Tuesday, May 24, 2005

The conservative flak-machine is apparently once again in attack mode, this time targeting Newspaper Guild president Linda Foley for suggesting that the U.S. military has a "cavalier" attitude toward the slaughter of journalists in Iraq. Given the evidence, Foley's criticisms were, if anything, too mild. Steve Weissman of Truthout last year wrote a four part series, Dead Messengers: How the U.S. Military Threatens Journalists, that makes a good case that it is U.S. military policy to attack independent reporters covering the occupation (which would certainly explain the whole Giuliana Sgrena incident). Since the right-wing media have no reporters in Iraq who aren't "in bed" with the military, it is hardly surprising that they haven't taken up the issue. Read more below....
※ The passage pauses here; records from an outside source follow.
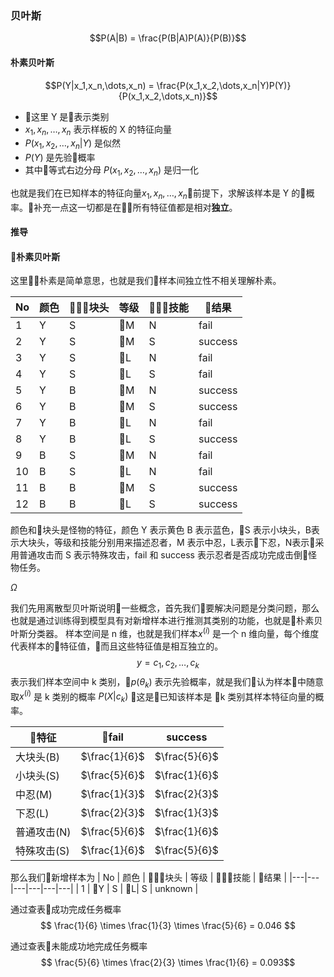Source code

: ### 贝叶斯
$$P(A|B) = \frac{P(B|A)P(A)}{P(B)}$$

#### 朴素贝叶斯
$$P(Y|x_1,x_n,\dots,x_n) = \frac{P(x_1,x_2,\dots,x_n|Y)P(Y)}{P(x_1,x_2,\dots,x_n)}$$

- 这里 Y 是表示类别
- $x_1,x_n,\dots,x_n$ 表示样板的 X 的特征向量
- $P(x_1,x_2,\dots,x_n|Y)$ 是似然
- $P(Y)$ 是先验概率
- 其中等式右边分母 ${P(x_1,x_2,\dots,x_n)}$ 是归一化

也就是我们在已知样本的特征向量$x_1,x_n,\dots,x_n$前提下，求解该样本是 Y 的概率。补充一点这一切都是在所有特征值都是相对**独立**。

#### 推导

#### 朴素贝叶斯
这里朴素是简单意思，也就是我们样本间独立性不相关理解朴素。

| No | 颜色  | 块头   | 等级  | 技能   | 结果   |
|---|---|---|---|---|---|
| 1 | Y  |  S  | M | N  | fail |
| 2 | Y  |  S  | M | S  | success |
| 3 | Y  |  S  | L | N  | fail |
| 4 | Y  |  S  | L | S  | fail |
| 5 | Y  |  B  | M | N  | success |
| 6 | Y  |  B  | M | S  | success |
| 7 | Y  |  B  | L | N  | fail |
| 8 | Y  |  B  | L | S  | success |
| 9 | B  |  S  | M | N  | fail |
| 10 | B  |  S  | L | N  | fail |
| 11 | B  |  B  | M | S  | success |
| 12 | B  |  B  | L | S  | success |

颜色和块头是怪物的特征，颜色 Y 表示黄色 B 表示蓝色，S 表示小块头，B表示大块头，等级和技能分别用来描述忍者，M 表示中忍，L表示下忍，N表示采用普通攻击而 S 表示特殊攻击，fail 和 success 表示忍者是否成功完成击倒怪物任务。

$\Omega$


我们先用离散型贝叶斯说明一些概念，首先我们要解决问题是分类问题，那么也就是通过训练得到模型具有对新增样本进行推测其类别的功能，也就是朴素贝叶斯分类器。
样本空间是 n 维，也就是我们样本$x^{(i)}$ 是一个 n 维向量，每个维度代表样本的特征值，而且这些特征值是相互独立的。
$$ y = {c_1,c_2, \dots, c_k}$$
表示我们样本空间中 k 类别，$p(\theta_k)$ 表示先验概率，就是我们认为样本中随意取$x^{(i)}$ 是 k 类别的概率 $P(X|c_k)$ 这是已知该样本是 k 类别其样本特征向量的概率。

| 特征  | fail  | success |
|---|---|---|
| 大块头(B)  |  $\frac{1}{6}$ | $\frac{5}{6}$|
| 小块头(S)  |  $\frac{5}{6}$ | $\frac{1}{6}$|
| 中忍(M)  |  $\frac{1}{3}$ | $\frac{2}{3}$|
| 下忍(L)  |  $\frac{2}{3}$ | $\frac{1}{3}$|
| 普通攻击(N)  |  $\frac{5}{6}$ | $\frac{1}{6}$|
| 特殊攻击(S)  |  $\frac{1}{6}$ | $\frac{5}{6}$|

那么我们新增样本为
| No | 颜色  | 块头   | 等级  | 技能   | 结果   |
|---|---|---|---|---|---|
| 1 | Y  |  S  | L| S  | unknown |

通过查表成功完成任务概率
$$ \frac{1}{6} \times \frac{1}{3} \times \frac{5}{6} = 0.046 $$

通过查表未能成功地完成任务概率
$$ \frac{5}{6} \times \frac{2}{3} \times \frac{1}{6} = 0.093$$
Guild chief under fire for comments about attacks on journalists in Iraq
From Editor & Publisher, May 20, 2005
By Joe StruppNEW YORK

Linda Foley, national president of The Newspaper Guild, drew criticism Thursday from some conservatives for comments she made last Friday about the killing of journalists in Iraq. Foley said, among other things, that she was outraged by “the cavalier nature of the U.S. military toward the killing of journalists in Iraq. I think it’s just a scandal.”
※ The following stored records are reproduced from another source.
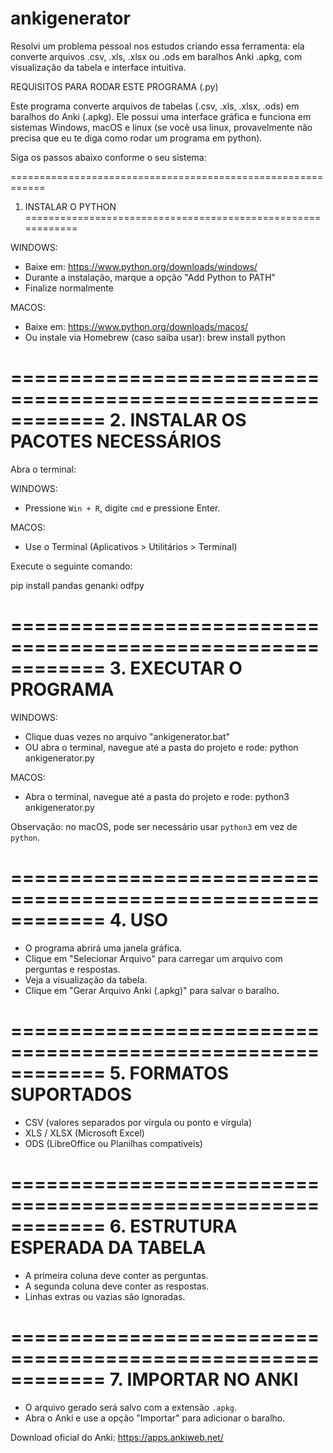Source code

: # ankigenerator
Resolvi um problema pessoal nos estudos criando essa ferramenta: ela converte arquivos .csv, .xls, .xlsx ou .ods em baralhos Anki .apkg, com visualização da tabela e interface intuitiva.

REQUISITOS PARA RODAR ESTE PROGRAMA (.py)

Este programa converte arquivos de tabelas (.csv, .xls, .xlsx, .ods) em baralhos do Anki (.apkg).
Ele possui uma interface gráfica e funciona em sistemas Windows, macOS e linux (se você usa linux, provavelmente não precisa que eu te diga como rodar um programa em python).

Siga os passos abaixo conforme o seu sistema:

============================================================
1. INSTALAR O PYTHON
============================================================

WINDOWS:
- Baixe em: https://www.python.org/downloads/windows/
- Durante a instalação, marque a opção "Add Python to PATH"
- Finalize normalmente

MACOS:
- Baixe em: https://www.python.org/downloads/macos/
- Ou instale via Homebrew (caso saiba usar):
  brew install python

============================================================
2. INSTALAR OS PACOTES NECESSÁRIOS
============================================================

Abra o terminal:

WINDOWS:
- Pressione `Win + R`, digite `cmd` e pressione Enter.

MACOS:
- Use o Terminal (Aplicativos > Utilitários > Terminal)

Execute o seguinte comando:

pip install pandas genanki odfpy

============================================================
3. EXECUTAR O PROGRAMA
============================================================

WINDOWS:
- Clique duas vezes no arquivo "ankigenerator.bat"
- OU abra o terminal, navegue até a pasta do projeto e rode:
  python ankigenerator.py

MACOS:
- Abra o terminal, navegue até a pasta do projeto e rode:
  python3 ankigenerator.py

Observação: no macOS, pode ser necessário usar `python3` em vez de `python`.

============================================================
4. USO
============================================================

- O programa abrirá uma janela gráfica.
- Clique em "Selecionar Arquivo" para carregar um arquivo com perguntas e respostas.
- Veja a visualização da tabela.
- Clique em "Gerar Arquivo Anki (.apkg)" para salvar o baralho.

============================================================
5. FORMATOS SUPORTADOS
============================================================

- CSV (valores separados por vírgula ou ponto e vírgula)
- XLS / XLSX (Microsoft Excel)
- ODS (LibreOffice ou Planilhas compatíveis)

============================================================
6. ESTRUTURA ESPERADA DA TABELA
============================================================

- A primeira coluna deve conter as perguntas.
- A segunda coluna deve conter as respostas.
- Linhas extras ou vazias são ignoradas.

============================================================
7. IMPORTAR NO ANKI
============================================================

- O arquivo gerado será salvo com a extensão `.apkg`.
- Abra o Anki e use a opção "Importar" para adicionar o baralho.

Download oficial do Anki: https://apps.ankiweb.net/

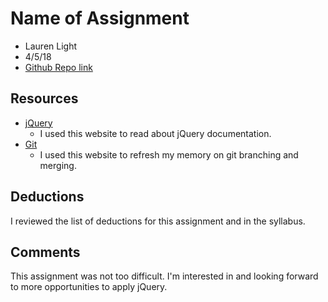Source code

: # Name of Assignment
* Lauren Light
* 4/5/18
* [Github Repo link](https://github.com/laurenmlight/hw_jquery_light_lauren/)

## Resources

* [jQuery](http://api.jquery.com/)
	* I used this website to read about jQuery documentation.
* [Git](https://git-scm.com/)
	* I used this website to refresh my memory on git branching and merging.

## Deductions
I reviewed the list of deductions for this assignment and in the syllabus.

## Comments
This assignment was not too difficult. I'm interested in and looking forward to more opportunities to apply jQuery.
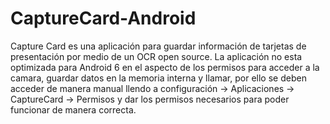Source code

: # CaptureCard-Android

Capture Card es una aplicación para guardar información de tarjetas de presentación por medio de un OCR open source.
La aplicación no esta optimizada para Android 6 en el aspecto de los permisos para acceder a la camara, guardar datos
en la memoria interna y llamar, por ello se deben acceder de manera manual llendo a 
configuración -> Aplicaciones -> CaptureCard -> Permisos y dar los permisos necesarios para poder funcionar de manera correcta.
Last month, Foley sent a letter to President Bush criticizing the U.S. investigation into the deaths of journalists in Iraq.The backlash became so severe Thursday that staffers at Guild headquarters in Washington, D.C., stopped answering the phone because of abusive phone calls and “people screaming at us,” Foley said. Instead, callers were required to leave messages on voice mail and await a return call.

“We don’t want people to be subjected to that kind of abuse,” Foley said, adding that the angry calls began early Thursday. “It is annoying, but it isn’t deterring us from doing what we have to do.”
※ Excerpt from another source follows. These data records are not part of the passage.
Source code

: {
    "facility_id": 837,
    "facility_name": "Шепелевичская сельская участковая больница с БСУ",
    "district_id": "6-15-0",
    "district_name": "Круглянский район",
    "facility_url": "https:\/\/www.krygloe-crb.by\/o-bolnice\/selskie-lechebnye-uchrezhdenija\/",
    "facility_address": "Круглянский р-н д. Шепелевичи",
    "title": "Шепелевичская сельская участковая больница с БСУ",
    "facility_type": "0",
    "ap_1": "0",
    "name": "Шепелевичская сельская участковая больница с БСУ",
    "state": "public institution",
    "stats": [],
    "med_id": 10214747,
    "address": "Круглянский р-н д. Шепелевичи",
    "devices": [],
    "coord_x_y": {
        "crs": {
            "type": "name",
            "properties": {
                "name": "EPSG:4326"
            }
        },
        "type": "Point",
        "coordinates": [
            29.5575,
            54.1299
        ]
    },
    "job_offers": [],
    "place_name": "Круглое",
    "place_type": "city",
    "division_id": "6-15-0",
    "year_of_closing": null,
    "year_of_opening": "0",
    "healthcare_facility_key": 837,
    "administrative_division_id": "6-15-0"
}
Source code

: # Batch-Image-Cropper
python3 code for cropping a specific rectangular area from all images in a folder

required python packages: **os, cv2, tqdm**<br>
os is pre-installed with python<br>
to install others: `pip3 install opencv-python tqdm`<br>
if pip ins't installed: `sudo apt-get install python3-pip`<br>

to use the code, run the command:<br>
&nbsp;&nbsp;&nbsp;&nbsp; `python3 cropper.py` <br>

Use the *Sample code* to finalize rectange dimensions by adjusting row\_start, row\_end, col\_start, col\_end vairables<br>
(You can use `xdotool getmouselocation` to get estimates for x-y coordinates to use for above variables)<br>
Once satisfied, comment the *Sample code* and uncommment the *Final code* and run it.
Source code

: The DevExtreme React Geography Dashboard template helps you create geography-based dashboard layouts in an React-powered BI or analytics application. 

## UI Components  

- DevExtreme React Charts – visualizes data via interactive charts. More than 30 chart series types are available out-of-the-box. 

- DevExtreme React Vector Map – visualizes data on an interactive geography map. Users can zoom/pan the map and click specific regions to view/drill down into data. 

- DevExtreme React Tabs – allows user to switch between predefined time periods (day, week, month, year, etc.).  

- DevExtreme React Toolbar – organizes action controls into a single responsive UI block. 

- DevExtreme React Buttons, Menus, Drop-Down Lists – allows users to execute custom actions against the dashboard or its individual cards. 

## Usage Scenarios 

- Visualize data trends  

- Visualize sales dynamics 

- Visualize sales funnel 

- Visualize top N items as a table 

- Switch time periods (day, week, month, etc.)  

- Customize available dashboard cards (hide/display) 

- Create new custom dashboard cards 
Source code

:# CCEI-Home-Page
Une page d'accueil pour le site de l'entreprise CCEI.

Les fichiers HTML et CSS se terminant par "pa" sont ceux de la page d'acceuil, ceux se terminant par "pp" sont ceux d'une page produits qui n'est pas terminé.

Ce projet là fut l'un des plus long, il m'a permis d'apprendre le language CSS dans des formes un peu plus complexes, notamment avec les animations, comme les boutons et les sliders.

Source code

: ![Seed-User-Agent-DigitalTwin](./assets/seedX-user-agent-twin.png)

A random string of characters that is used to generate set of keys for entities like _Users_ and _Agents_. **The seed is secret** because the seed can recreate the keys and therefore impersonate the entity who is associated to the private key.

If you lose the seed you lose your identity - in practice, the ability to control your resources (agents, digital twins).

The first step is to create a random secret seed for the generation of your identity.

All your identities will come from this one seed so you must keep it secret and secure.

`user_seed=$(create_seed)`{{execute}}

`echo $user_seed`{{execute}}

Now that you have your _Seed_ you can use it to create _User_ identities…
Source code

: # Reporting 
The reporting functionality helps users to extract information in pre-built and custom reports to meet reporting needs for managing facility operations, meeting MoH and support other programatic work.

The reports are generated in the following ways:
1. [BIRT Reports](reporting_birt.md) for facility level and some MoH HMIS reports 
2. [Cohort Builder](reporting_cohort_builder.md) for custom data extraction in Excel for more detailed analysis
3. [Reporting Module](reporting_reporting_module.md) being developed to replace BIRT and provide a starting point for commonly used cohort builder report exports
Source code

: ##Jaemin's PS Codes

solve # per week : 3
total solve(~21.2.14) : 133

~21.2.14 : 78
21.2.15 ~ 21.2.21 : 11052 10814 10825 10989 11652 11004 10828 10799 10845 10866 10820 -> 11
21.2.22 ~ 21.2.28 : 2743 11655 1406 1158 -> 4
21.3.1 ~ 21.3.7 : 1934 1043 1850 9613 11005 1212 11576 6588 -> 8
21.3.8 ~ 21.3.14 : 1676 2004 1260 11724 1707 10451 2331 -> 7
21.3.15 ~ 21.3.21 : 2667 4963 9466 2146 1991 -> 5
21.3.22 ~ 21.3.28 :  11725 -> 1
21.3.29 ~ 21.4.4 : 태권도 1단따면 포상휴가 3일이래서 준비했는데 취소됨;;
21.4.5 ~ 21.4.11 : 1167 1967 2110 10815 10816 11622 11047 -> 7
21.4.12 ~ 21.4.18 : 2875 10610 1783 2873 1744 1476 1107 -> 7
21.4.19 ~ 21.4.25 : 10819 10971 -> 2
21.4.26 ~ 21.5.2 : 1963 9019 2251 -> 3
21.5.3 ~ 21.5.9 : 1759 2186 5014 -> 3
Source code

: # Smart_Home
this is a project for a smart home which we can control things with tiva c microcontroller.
The calls were apparently in reaction to comments Foley made during a panel discussion at the National Conference for Media Reform in St. Louis on May 13. There she offered a lengthy commentary on corporate ownership of media, and she refuted certain criticism of journalists. During that session, she also briefly discussed deaths of journalists covering the war.

Foley’s comments, which she says have been distorted, have drawn the ire of several conservative news organizations, including NewsMax.com, The Washington Times, and Sinclair Broadcasting, charging that she accused the U.S. forces of deliberately targeting journalists.

According to a video of the session available on the conference’s Web site, her only comments on this specific subject were:“Journalists are not just being targeted verbally or politically. They are also being targeted for real in places like Iraq. And what outrages me as a representative of journalists is that there’s not more outrage about the number and the brutality, and the cavalier nature of the U.S. military toward the killing of journalists in Iraq. I think it’s just a scandal.”

“It’s not just U.S. journalists either, by the way. They target and kill journalists from other countries, particularly Arab countries, at news services like Al Jazeera, for example. They actually target them and blow up their studios, with impunity. This is all part of the culture that it is OK to blame the individual journalists, and it just takes the heat off of these media conglomerates that are part of the problem.”

A NewsMax.com story charged that Foley had accused U.S. soldiers of “committing atrocities without offering any evidence to back the charge up.” Mark Hyman, a Sinclair commentator, called her comments “irresponsible” and “horrible allegations.” Several critics immediately compared her criticism to the case of Eason Jordan, the former CNN executive who resigned after suggesting that the U.S. military may have targeted some journalists in Iraq.

Foley told E&P Thursday that her words were taken out of context by critics and said her original intent was to discuss how journalists are often scapegoated for their coverage.

“This was almost an aside,” she said. “But it is true that hundreds of journalists are killed around the world, and many have been killed in Iraq.”

When asked if she believed U.S. troops had targeted journalists in Iraq, she said, “I was careful of not saying troops, I said U.S. military. Could I have said it differently? There are 100 different ways of saying this, but I’m not sure they would have appeased the right.”

She did point out that those who bombed the Al Jazeera studios in Baghdad in 2003 had the coordinates of the television station, “because Al Jazeera had given it to them and they bombed the hell out of the station. They bombed it knowing it was the Al Jazeera station. Absent any independent inquiry that tells the world otherwise, that is what I believe.”

Her comments at the conference followed the letter she sent last month to President Bush criticizing the U.S. investigation into the deaths of journalists in Iraq, including several during an attack on the Palestine Hotel in 2003. In that attack, two journalists — one from Spain and the other from Ukraine — were killed. She also noted the bombing of the Al Jazeera office the same day, in which a reporter died.

“Neither of these attacks has been independently investigated nor have the deaths been properly explained to the satisfaction of the victims’ families, their friends and their colleagues,” the letter said, in part.